How much do movie non-stars make?

IMdB says (and other sources confirm) Hilary Swank got paid $3000 to star in Boys Don’t Cry.

Yet I have a friend who has appeared in several movies. His biggest role was as “Sandy-haired man at table in restaurant.” (But he was not an extra.) He bought a house and quit his day job (administrative assistant) after his second movie, when he was merely “Man with mustache outside school.” He basically makes a living with not very many bit parts so he can spend lots of time surfing and traveling.

Either that or he is secretly a hit man or a master thief or something. Is there an average salary? I thought there was some kind of mandatory minimum, or else Hilary Swank just got exploited (which doesn’t seem likely).

I don’t know this for a fact, but I believe there’s a set “day rate” for actors in the Screen Actors’ Guild. I know that extras are sometimes paid a small fee, but that varies from film to film.

Could Hillary Swank have agreed to take the role in Boys Don’t Cry for a reduced fee as an artistic statement or in exchange for profit-sharing or something?

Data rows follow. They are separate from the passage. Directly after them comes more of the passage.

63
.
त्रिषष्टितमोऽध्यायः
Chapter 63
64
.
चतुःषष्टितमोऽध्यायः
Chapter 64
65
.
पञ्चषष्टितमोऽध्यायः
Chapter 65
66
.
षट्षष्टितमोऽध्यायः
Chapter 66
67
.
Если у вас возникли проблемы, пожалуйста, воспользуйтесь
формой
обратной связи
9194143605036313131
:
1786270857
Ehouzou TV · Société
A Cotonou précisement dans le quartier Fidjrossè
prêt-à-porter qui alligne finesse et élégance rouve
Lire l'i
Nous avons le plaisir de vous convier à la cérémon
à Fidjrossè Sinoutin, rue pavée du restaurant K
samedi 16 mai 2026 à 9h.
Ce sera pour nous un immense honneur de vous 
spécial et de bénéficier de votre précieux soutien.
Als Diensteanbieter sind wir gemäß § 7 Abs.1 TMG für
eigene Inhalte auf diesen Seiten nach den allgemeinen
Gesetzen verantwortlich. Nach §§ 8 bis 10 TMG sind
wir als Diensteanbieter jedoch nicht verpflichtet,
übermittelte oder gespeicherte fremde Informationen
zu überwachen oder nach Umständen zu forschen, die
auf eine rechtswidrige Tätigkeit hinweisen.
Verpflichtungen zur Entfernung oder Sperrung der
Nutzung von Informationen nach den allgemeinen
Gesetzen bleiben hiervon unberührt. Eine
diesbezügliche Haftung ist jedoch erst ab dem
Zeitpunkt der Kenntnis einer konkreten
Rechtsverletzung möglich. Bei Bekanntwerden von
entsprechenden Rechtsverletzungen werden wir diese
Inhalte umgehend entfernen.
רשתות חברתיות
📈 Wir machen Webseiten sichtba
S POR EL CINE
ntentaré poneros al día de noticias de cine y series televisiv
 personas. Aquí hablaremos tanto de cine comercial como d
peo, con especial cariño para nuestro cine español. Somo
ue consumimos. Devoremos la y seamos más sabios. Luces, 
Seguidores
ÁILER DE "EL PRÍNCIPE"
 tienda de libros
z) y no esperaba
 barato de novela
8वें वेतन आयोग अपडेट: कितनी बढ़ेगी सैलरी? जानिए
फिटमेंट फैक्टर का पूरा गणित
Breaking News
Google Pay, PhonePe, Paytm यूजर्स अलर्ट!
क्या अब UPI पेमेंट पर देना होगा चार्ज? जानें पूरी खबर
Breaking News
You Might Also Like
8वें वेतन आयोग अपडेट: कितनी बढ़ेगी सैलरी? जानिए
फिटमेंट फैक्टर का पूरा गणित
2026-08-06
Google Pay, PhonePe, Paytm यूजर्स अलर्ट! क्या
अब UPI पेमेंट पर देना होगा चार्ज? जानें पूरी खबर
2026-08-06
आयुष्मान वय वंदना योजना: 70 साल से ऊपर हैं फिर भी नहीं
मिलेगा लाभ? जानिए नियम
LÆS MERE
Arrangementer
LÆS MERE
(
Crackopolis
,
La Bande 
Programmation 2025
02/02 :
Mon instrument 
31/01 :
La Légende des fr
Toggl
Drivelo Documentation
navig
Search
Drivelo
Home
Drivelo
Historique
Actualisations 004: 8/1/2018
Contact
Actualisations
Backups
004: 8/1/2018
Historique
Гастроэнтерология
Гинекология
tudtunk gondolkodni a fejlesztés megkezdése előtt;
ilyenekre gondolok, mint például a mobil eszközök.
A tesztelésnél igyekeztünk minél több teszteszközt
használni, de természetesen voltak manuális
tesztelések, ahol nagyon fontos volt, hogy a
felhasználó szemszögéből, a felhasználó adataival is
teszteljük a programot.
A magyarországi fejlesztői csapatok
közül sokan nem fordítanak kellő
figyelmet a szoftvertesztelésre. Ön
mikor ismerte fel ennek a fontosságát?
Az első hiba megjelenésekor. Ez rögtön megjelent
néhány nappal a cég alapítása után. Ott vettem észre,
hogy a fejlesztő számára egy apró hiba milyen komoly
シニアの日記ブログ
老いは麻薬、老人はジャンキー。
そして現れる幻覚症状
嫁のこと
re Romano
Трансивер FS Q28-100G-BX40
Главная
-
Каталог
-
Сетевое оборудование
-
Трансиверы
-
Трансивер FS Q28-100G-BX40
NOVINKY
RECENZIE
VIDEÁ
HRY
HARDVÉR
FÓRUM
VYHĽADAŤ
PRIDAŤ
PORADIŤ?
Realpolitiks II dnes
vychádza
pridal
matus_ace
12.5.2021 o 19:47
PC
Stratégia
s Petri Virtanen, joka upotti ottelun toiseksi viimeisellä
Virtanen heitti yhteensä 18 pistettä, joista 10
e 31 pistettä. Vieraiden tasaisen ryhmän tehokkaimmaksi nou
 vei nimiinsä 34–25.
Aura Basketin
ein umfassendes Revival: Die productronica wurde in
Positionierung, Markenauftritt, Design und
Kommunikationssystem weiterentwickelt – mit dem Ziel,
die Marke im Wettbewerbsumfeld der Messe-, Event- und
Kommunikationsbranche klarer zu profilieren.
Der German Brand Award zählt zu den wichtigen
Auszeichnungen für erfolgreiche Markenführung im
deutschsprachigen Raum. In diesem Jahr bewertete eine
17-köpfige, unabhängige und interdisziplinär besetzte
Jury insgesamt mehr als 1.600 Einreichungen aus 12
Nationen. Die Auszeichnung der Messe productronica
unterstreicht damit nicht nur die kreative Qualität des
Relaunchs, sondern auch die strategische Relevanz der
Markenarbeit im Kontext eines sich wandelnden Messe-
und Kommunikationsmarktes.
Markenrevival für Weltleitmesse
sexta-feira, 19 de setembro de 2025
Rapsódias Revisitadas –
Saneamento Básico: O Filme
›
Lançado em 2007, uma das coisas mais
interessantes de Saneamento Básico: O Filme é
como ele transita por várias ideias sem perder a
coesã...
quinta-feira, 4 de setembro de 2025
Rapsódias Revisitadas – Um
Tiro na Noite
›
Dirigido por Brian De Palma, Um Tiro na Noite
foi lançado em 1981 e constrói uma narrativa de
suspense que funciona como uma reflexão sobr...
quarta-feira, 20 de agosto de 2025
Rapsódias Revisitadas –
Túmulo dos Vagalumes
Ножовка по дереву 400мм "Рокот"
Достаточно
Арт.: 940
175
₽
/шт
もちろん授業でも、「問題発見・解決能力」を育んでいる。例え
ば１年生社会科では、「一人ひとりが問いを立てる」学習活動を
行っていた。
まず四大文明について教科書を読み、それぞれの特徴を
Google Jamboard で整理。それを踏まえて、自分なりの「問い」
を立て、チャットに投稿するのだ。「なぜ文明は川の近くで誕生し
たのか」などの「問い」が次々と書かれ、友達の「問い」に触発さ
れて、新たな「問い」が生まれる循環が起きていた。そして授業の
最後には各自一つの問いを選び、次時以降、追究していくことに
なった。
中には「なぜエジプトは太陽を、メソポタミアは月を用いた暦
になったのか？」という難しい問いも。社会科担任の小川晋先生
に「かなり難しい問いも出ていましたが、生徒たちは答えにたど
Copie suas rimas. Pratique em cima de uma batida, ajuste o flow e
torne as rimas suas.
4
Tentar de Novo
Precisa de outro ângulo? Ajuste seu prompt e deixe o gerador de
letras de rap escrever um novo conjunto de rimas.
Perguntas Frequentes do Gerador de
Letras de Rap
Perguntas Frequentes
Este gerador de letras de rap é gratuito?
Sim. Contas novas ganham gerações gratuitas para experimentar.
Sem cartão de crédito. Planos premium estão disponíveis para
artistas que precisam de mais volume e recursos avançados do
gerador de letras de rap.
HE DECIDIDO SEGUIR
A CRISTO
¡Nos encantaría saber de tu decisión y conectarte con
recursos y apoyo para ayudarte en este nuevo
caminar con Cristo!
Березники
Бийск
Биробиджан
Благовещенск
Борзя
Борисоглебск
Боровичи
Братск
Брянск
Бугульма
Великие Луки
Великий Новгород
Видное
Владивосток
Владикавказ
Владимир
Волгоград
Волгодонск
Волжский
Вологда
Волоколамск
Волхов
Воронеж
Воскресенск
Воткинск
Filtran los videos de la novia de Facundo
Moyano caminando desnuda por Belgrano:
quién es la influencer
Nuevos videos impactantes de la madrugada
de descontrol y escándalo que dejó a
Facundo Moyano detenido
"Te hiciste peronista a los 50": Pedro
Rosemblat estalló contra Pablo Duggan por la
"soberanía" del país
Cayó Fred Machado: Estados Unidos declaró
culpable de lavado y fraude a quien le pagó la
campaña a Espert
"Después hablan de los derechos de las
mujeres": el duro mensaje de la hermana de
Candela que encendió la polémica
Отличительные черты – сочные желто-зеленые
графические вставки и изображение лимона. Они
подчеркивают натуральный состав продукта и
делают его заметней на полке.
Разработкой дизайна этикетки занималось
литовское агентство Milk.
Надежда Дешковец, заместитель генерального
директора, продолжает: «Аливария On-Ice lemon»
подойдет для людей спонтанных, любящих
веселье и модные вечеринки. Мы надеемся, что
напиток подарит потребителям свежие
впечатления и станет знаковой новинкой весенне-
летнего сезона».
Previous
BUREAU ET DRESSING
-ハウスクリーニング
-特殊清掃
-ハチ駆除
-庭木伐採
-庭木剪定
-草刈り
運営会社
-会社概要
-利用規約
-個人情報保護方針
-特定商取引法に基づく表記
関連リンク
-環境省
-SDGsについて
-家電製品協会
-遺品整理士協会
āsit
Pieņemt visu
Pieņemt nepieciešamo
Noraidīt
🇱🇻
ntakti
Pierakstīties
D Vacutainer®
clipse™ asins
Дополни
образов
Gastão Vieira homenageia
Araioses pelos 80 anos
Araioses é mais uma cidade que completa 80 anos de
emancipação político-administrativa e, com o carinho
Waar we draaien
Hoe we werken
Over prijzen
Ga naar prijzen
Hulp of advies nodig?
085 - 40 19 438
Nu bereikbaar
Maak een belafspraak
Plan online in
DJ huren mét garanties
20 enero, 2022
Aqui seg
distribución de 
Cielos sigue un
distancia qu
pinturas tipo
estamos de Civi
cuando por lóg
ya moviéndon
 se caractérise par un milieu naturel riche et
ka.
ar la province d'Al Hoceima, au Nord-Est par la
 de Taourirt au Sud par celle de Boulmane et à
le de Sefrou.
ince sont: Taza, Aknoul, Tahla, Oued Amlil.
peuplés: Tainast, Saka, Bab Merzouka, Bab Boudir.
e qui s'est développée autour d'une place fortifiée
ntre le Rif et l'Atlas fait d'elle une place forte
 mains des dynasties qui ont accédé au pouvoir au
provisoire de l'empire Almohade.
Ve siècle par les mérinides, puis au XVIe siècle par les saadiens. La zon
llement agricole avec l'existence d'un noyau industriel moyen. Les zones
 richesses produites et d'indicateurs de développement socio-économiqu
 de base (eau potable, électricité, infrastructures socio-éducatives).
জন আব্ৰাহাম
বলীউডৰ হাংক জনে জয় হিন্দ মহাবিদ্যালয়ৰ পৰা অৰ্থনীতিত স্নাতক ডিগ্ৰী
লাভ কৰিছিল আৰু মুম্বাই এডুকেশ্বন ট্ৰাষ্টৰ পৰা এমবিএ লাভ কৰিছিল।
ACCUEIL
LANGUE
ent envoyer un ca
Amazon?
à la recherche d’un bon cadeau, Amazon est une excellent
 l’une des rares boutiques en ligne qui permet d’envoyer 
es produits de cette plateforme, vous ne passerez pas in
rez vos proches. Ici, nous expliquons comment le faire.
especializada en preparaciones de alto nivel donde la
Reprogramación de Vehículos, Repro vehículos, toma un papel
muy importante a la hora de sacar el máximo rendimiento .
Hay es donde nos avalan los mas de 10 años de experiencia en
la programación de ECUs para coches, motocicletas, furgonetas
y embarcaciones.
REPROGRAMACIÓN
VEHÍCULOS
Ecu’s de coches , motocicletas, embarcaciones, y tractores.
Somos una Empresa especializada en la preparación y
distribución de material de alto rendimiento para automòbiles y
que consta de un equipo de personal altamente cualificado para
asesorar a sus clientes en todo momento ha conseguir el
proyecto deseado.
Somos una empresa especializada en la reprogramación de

I just checked, and according to Wikipedia you are correct with that $3000 sum (she got $75 per day).

I know that SAG and Equity both have rules about payments - but if I am not mistaken, for smaller independent films, you can pretty much work for free and hope to get some money if the film makes money down the line…then again, with the creative accounting they use on films, that could easily be never, even if the film is a hit.

Then again - Hilary doing Boys Don’t Cry is proof that sometimes doing a film for a pittance pays off in the end.

$3,000 is bizarrely low for a role that won an Oscar. I doubt if any other Oscar winner in the past forty or fifty years was paid that little. (In fact, I think $75 a day is less than Guild minimum, so I don’t understand how that’s possible.) Most of the actors that you recognize and remember from small roles in a number of movies and TV shows make about $100,000 a year. If an actor is good enough that casting directors like to use him in various small roles in films and TV (even if they’re only a couple of minutes in each film), it’s likely that he is making a decent living from those roles, supplemented with some theater roles. On the other hand, if it’s an actor whose not recognizable from his small roles, then it’s more likely that he can’t make a living from acting and just acts part-time.

I don’t know what Screen Actors Guild agreements were in effect in 1998-1999 when Boys Don’t Cry was made, but $75/day doesn’t seem plausible. That film’s budget was about $2 million. According to the current SAG contract:

For a “low-budget” film, the SAG minimum salary for a weekly performer (5 days) is $1,752; for a day performer, $504.

There is an “ultra low-budget” category for films whose budgets do not exceed $200,000 ($500,000 including deferrals), for which the daily minimum is $100.

This front page of this article from the SAG’s Screen Actor magazine confirms that Boys Don’t Cry was filmed under the SAG low-budget agreement.

I now suspect that, despite the claim in various newspaper articles and in the Wikipedia entry, Hilary Swank did not make just $3,000 for Boys Don’t Cry. Even given that Boys Don’t Cry was a low-budget film (and not an ultra-low-budget one), she would have had to have been paid at least twenty times that. I don’t know why somebody put out the story that she was paid so little, but I don’t see how it can be true. Hilary Swank wasn’t even remotely an unknown actress at the time she was cast. She had already done a lot of TV and movie roles, including 16 episodes of Beverly Hills, 90210 and the lead in The Next Karate Kid. Even if she was paid about $60,000 for the role, that would still probably make her the lowest paid Oscar winner in the past thirty or so years.

I was involved in the pre-production for an indie movie(that never actually happened) a couple years ago.
Bruce Campbell was contracting at 10k a day, and Michael Madsem wanted 6k a day then to give some idea. There were also some stipulations on minumum days worked, and bonuses and crap. For our indie, the lead was looking at 5-7days.

Entertainment contract law is seriously complicated, and the union regs don’t help much.